Its population is young and educated with a literacy rate of over 80%, phone-savvy with more than 0.5 phones per person, and enjoys a low-to-mid unemployment rate of 0.5%–6.9%. ASEAN members also have an average to a high life expectancy of 69–82.7 years, and a gender parity of 49.9% males to 50.1% females.
The previous week, we took a look at Thailand, to understand its FinTech investment landscape. This week, we take a look at a fascinating and dynamic country in terms of FinTech growth: Singapore.
According to SmartKarma’s Co-founder & CEO Raghav Kapoor, There’s no other city in the world where you have such a progressive government when it comes to supporting innovation today – be it grants, to having funding vehicles to operational support.
The 5.7 million inhabitants’ city-state tops the ASEAN region in terms of literacy (96.8%), life expectancy (82.7 years), cell phones per person (1.46), internet connectivity (82.1%), and urban population (100%). Singapore also has one of the lowest unemployment rates (2.8%) and is regarded as one of the easiest countries to do business in (ranked second worldwide), with a 100% foreign ownership regulation. The corporate tax rate is also favorable with a gradual rate of up to SGD 290K of chargeable income and 17% flat above this amount. Besides, the city has a negative inflation rate of 0.6%, and a limited annual growth of 2% compared to its counterparts.

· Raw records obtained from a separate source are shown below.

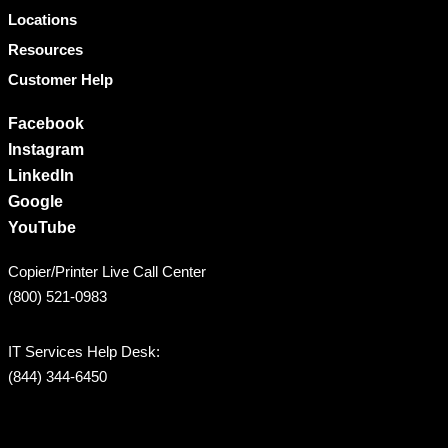
Locations
Resources
Customer Help
Facebook
Instagram
LinkedIn
Google
YouTube
Copier/Printer Live Call Center
(800) 521-0983
IT Services Help Desk:
(844) 344-6450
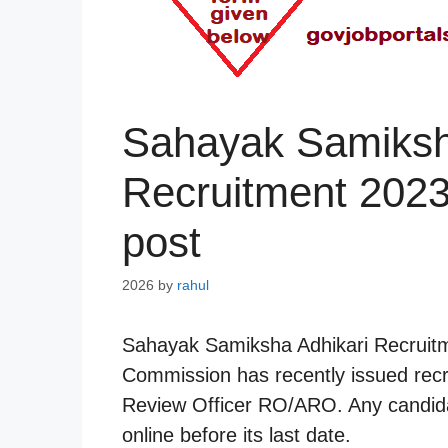
Sahayak Samiksh
Recruitment 2023
post
2026
by
rahul
Sahayak Samiksha Adhikari Recruitm
Commission has recently issued recru
Review Officer RO/ARO. Any candidat
online before its last date.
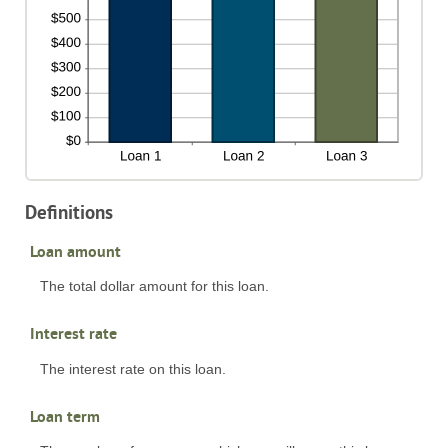
Definitions
Loan amount
The total dollar amount for this loan.
Interest rate
The interest rate on this loan.
Loan term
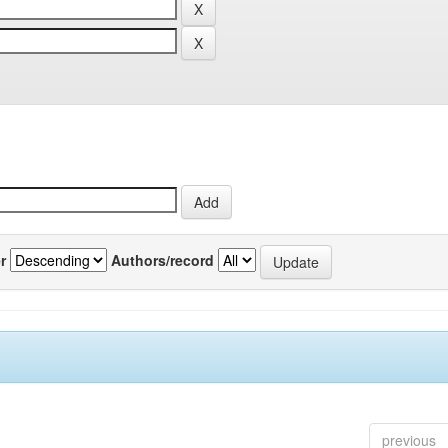
r
Authors/record
previous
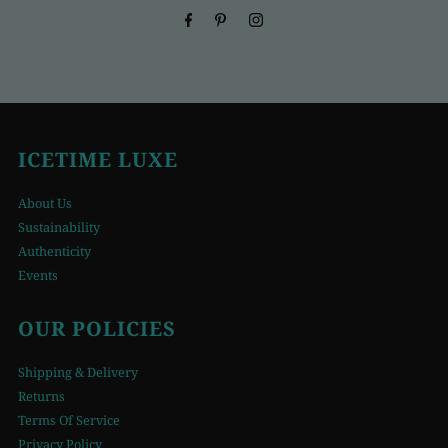
ICETIME LUXE
About Us
Sustainability
Authenticity
Events
OUR POLICIES
Shipping & Delivery
Returns
Terms Of Service
Privacy Policy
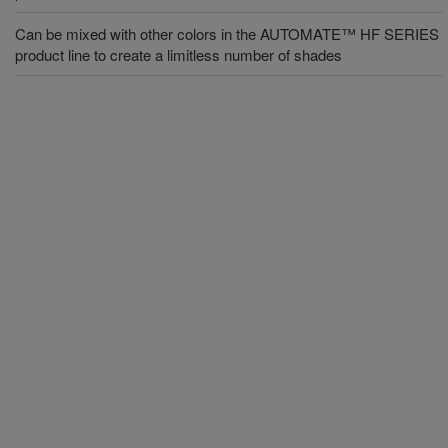
Can be mixed with other colors in the AUTOMATE™ HF SERIES
product line to create a limitless number of shades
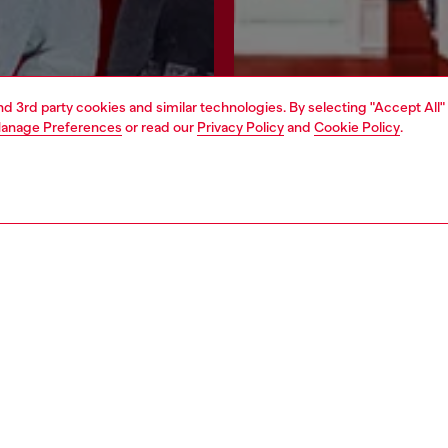
and 3rd party cookies and similar technologies. By selecting "Accept All"
anage Preferences
or read our
Privacy Policy
and
Cookie Policy
.
Join now
Find a store
AREA
WORLD OF DIESEL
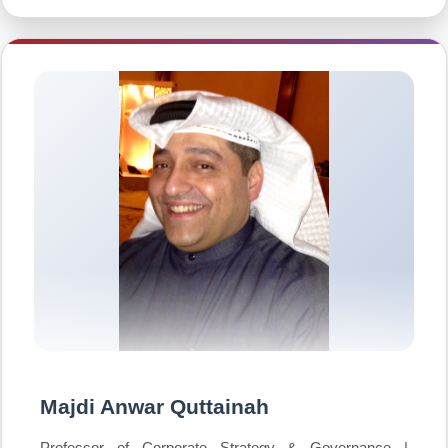
Majdi Anwar Quttainah
Professor of Corporate Strategy & Governance |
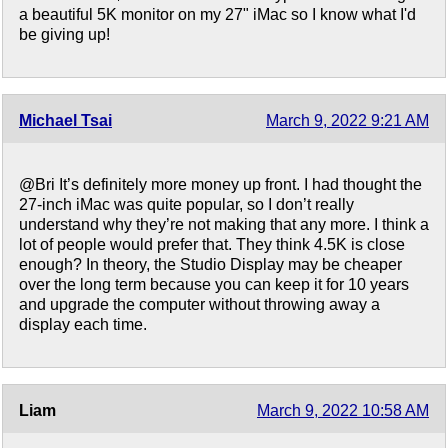
a beautiful 5K monitor on my 27" iMac so I know what I'd
be giving up!
Michael Tsai
March 9, 2022 9:21 AM
@Bri It’s definitely more money up front. I had thought the
27-inch iMac was quite popular, so I don’t really
understand why they’re not making that any more. I think a
lot of people would prefer that. They think 4.5K is close
enough? In theory, the Studio Display may be cheaper
over the long term because you can keep it for 10 years
and upgrade the computer without throwing away a
display each time.
Liam
March 9, 2022 10:58 AM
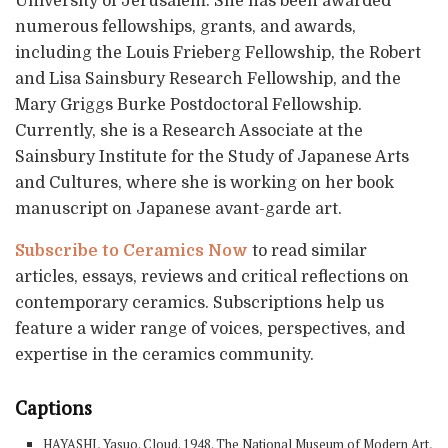
University of Jerusalem. She has been awarded
numerous fellowships, grants, and awards,
including the Louis Frieberg Fellowship, the Robert
and Lisa Sainsbury Research Fellowship, and the
Mary Griggs Burke Postdoctoral Fellowship.
Currently, she is a Research Associate at the
Sainsbury Institute for the Study of Japanese Arts
and Cultures, where she is working on her book
manuscript on Japanese avant-garde art.
Subscribe to Ceramics Now
to read similar
articles, essays, reviews and critical reflections on
contemporary ceramics. Subscriptions help us
feature a wider range of voices, perspectives, and
expertise in the ceramics community.
Captions
HAYASHI, Yasuo. Cloud. 1948. The National Museum of Modern Art,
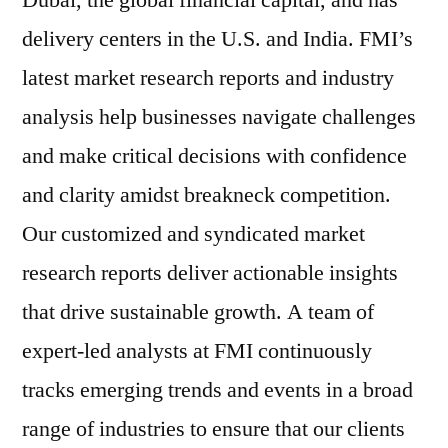
Dubai, the global financial capital, and has
delivery centers in the U.S. and India. FMI’s
latest market research reports and industry
analysis help businesses navigate challenges
and make critical decisions with confidence
and clarity amidst breakneck competition.
Our customized and syndicated market
research reports deliver actionable insights
that drive sustainable growth. A team of
expert-led analysts at FMI continuously
tracks emerging trends and events in a broad
range of industries to ensure that our clients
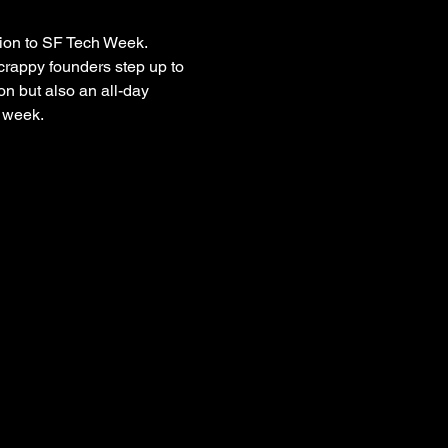
ion to SF Tech Week. 
crappy founders step up to 
on but also an all-day 
 week.  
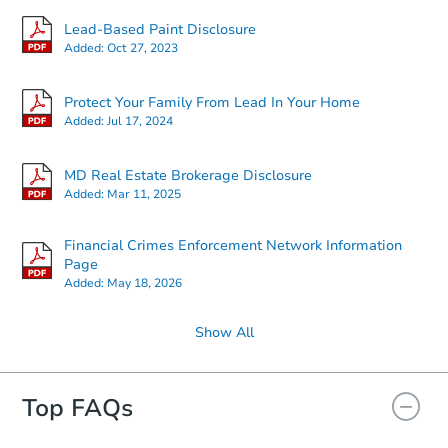
Lead-Based Paint Disclosure
Added:
Oct 27, 2023
Protect Your Family From Lead In Your Home
Added:
Jul 17, 2024
MD Real Estate Brokerage Disclosure
Added:
Mar 11, 2025
Financial Crimes Enforcement Network Information
Page
Added:
May 18, 2026
Show All
Top FAQs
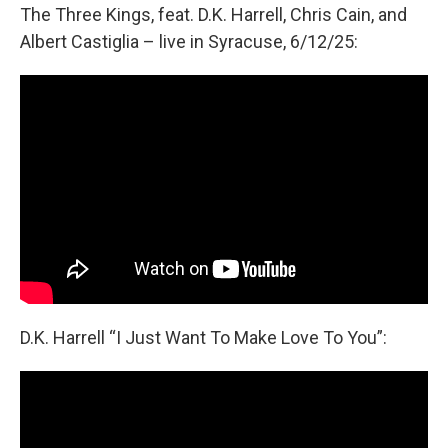
The Three Kings, feat. D.K. Harrell, Chris Cain, and
Albert Castiglia – live in Syracuse, 6/12/25:
D.K. Harrell “I Just Want To Make Love To You”:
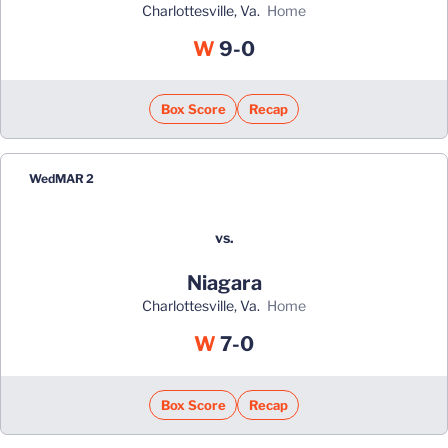
Charlottesville, Va.
home
Win
W
9-0
Box Score
Recap
Wed
MAR 2
vs.
Niagara
Charlottesville, Va.
home
Win
W
7-0
Box Score
Recap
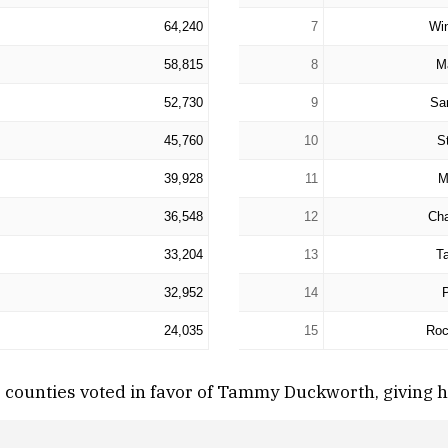
64,240
7
Wi
58,815
8
M
52,730
9
Sa
45,760
10
St
39,928
11
M
36,548
12
Ch
33,204
13
Ta
32,952
14
24,035
15
Roc
r counties voted in favor of Tammy Duckworth, giving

Singapore is the fastest-growing private wealth hub in the world. The industry turmoil in Switzerland has driven investors to shift their wealth to Singapore, and funds from flourishing ASEAN economies have also contributed to the sector’s expansion.
Singapore banks are expanding their wealth management business as foreign players exit. Foreign banks struggling to achieve sufficient scale and profitability have been exiting their private wealth businesses in the country, while local banks have acquired the wealth businesses to build the scale they required to overcome the challenges that their foreign counterparts faced.
Family offices are favoring private-equity over hedge funds and reported that clients’ disappointment with high fees & average returns of hedge funds have prompted them to make greater allocations into private equity. The mounting risks in China’s debt market are also reinforcing this shift.
Regulation and governance requirements continue to put pressure on fund managers. According to a survey released by the Investment Management Associate of Singapore (IMAS), 40 out of 57 fund managers (70.2%) regarded rising costs of governance to be the biggest threat to growth in the next three years. About 64.9% of respondents believed that mounting regulatory obligations could impact their business.
Big data and risk/compliance talents are in short supply. The increasing use of data analytics and compliance demands in the industry are posing a challenge for fund managers as they struggle to find people with the appropriate skills to meet demand.
Hedge funds are facing considerable pressures, with demand declining driven by investors’ aversion to paying high fees. Additionally, stricter regulations have driven up the cost of operations and robo-advisers are threatening business expansion.